Social cognition is a key determinant of poor functioning in schizophrenia, and several studies in this series indicate difficulties with the social perception of emotion, not only from faces but also from the body, as well as the ability to integrate body, face, and other socioemotional clues. In addition, Li et al.’s study of suspicious thinking among schizotypal subjects supports the concept of a continuum from suspicion in normal subjects to delusions of reference and persecutory delusions in schizophrenia. This study is significant for the view that psychotic traits are part of a continuum from normality to psychosis.
The disturbances in ToM found in neuropsychiatric illnesses is associated with corresponding disturbances in the circuitry for mentalization (Frith & Frith, 2006). In schizophrenia, studies show reduced activation in TPJ, as well as in MPFC, and gray matter reductions in the cortical areas surrounding the left STS. Scheibel et al.’s findings in TBI indicate that these alterations in mentalizing circuits are not restricted to areas that typically mediate social cognition, as the surrounding white-matter tracts can affect this mentalizing circuit.
A final theme involves the important neuropsychiatric issue of psychopathy and the possible neural correlates of immoral or corrupt behavior. A study using novel fMRI analysis of subjects with antisocial personality disorder shows changes corresponding to psychopathy in the right STG, an area important for social perception. Sobhani and Bechara further make the case for linking disturbed somatic markers, or re-enacted social and emotional representations that affect decision-making, to the commission of immoral or corrupt acts. Usually, the ventral MPFC reactivates somatic effectors in the insula and somatosensory and related structures, and this fails to occur in psychopaths.

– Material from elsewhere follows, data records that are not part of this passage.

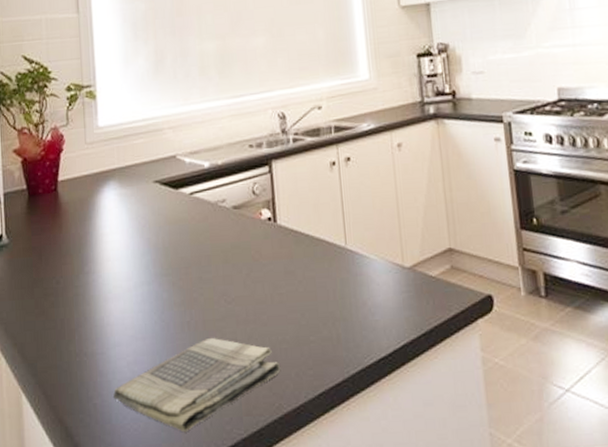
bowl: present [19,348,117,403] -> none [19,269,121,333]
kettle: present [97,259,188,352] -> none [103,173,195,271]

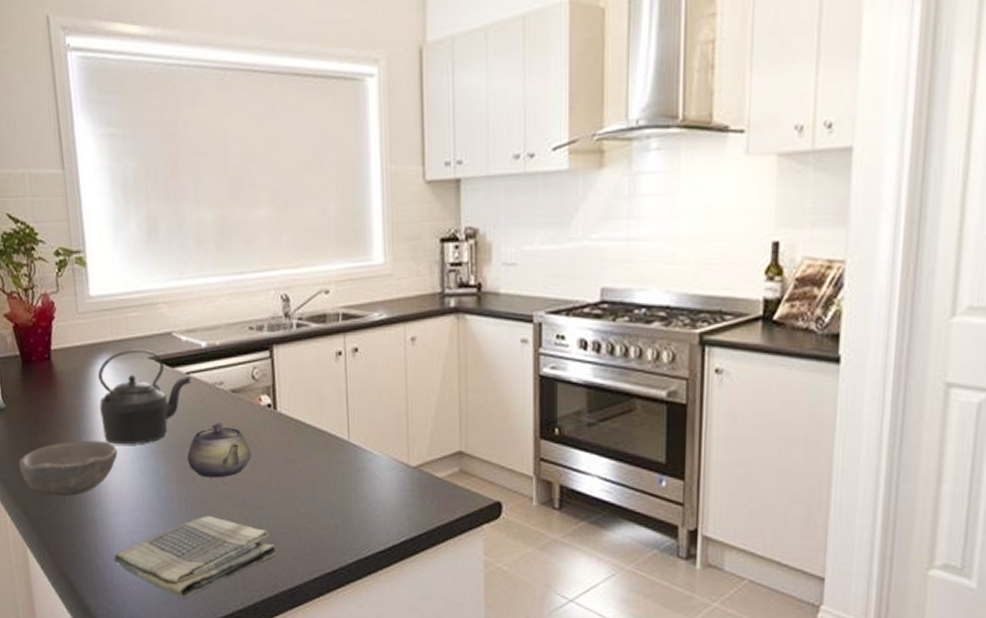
bowl: none [19,269,121,333] -> present [19,440,118,497]
kettle: none [103,173,195,271] -> present [97,349,191,445]
teapot: none [190,240,253,298] -> present [187,423,251,478]

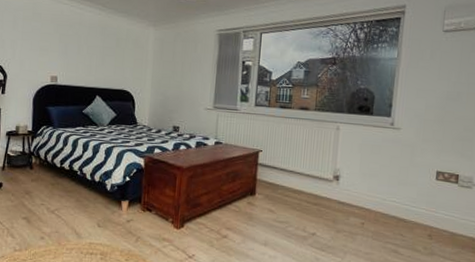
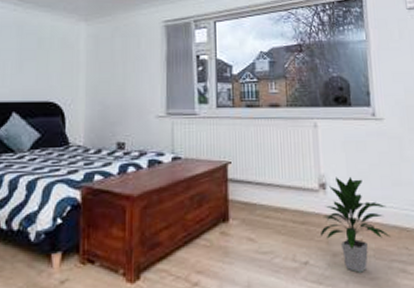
indoor plant: none [328,172,390,248] -> present [320,176,391,273]

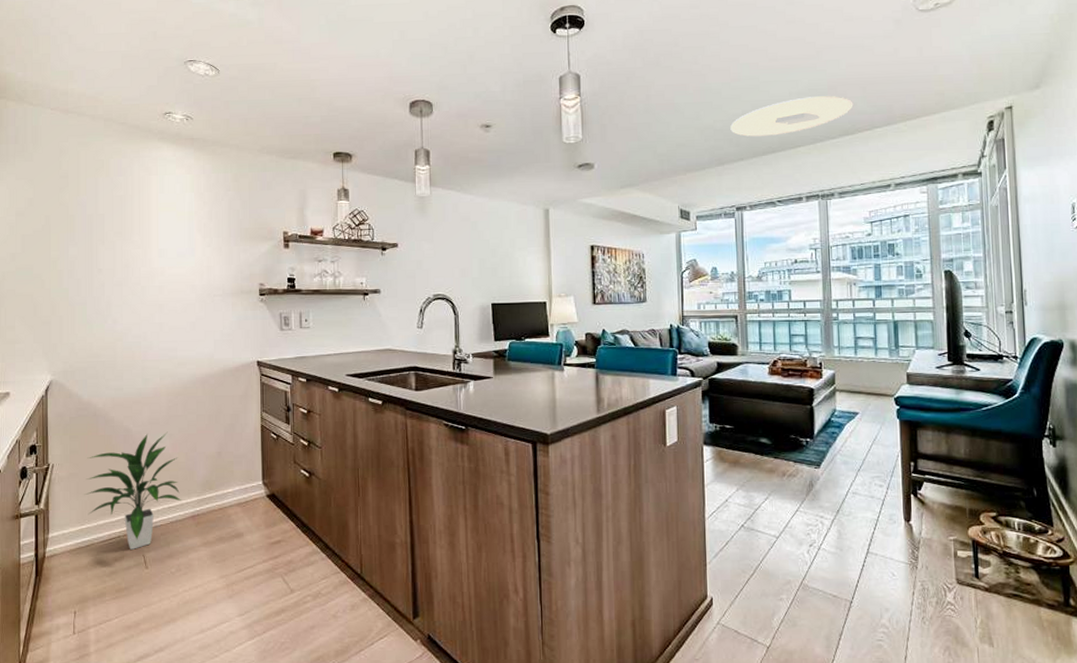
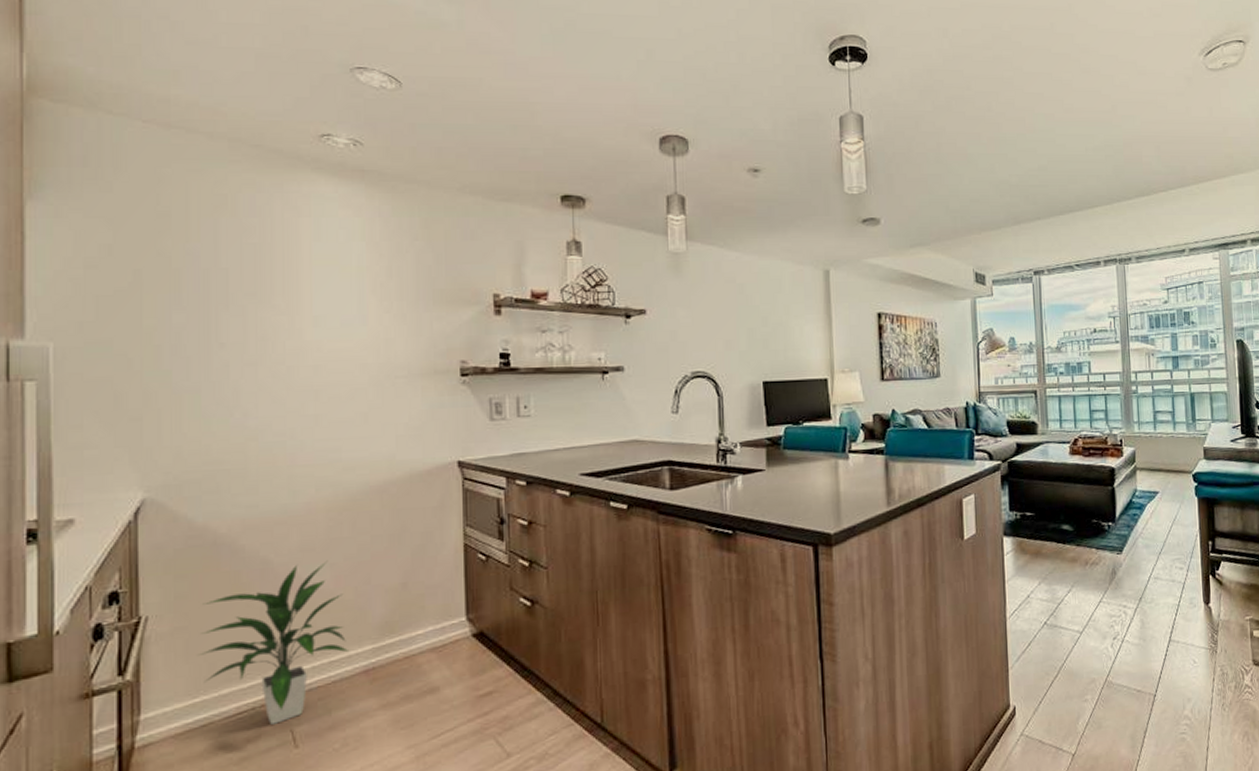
ceiling light: present [730,96,854,137] -> none [1026,153,1149,194]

Many challenges remain for social neuroscience including its more thorough application to neuropsychiatric illnesses (Adolphs, 2010; Cacioppo et al., 2007). The studies in this special edition of Social Neuroscience advance our understanding of the neural underpinnings of neuropsychiatric diseases, but there remains much work to be done. As Hynes, Stone, and Kelso point out for TBI, investigators need additional social/emotional measures for clinical as well as research assessment. As Koelkebeck et al. point out, investigators need to consider the effects of culture on their results. As Sato et al. illustrate, novel fMRI computational approaches have potential applications to neuropsychiatry. Social perception, social salience and simulation of mind, social cognition and social representations in the brain, and the extent of social regulation need further clarification of their neuropsychiatric implications. The specificity of a social system in the brain and the role of specific structures (Mitchell, 2009), the primacy of social behavior and its default state, and how much social mechanisms share with nonsocial cognitive processes are all issues pertinent to understanding neuropsychiatric diseases. In sum, social neuroscience holds great promise for clarifying many aspects of brain—behavior disorders.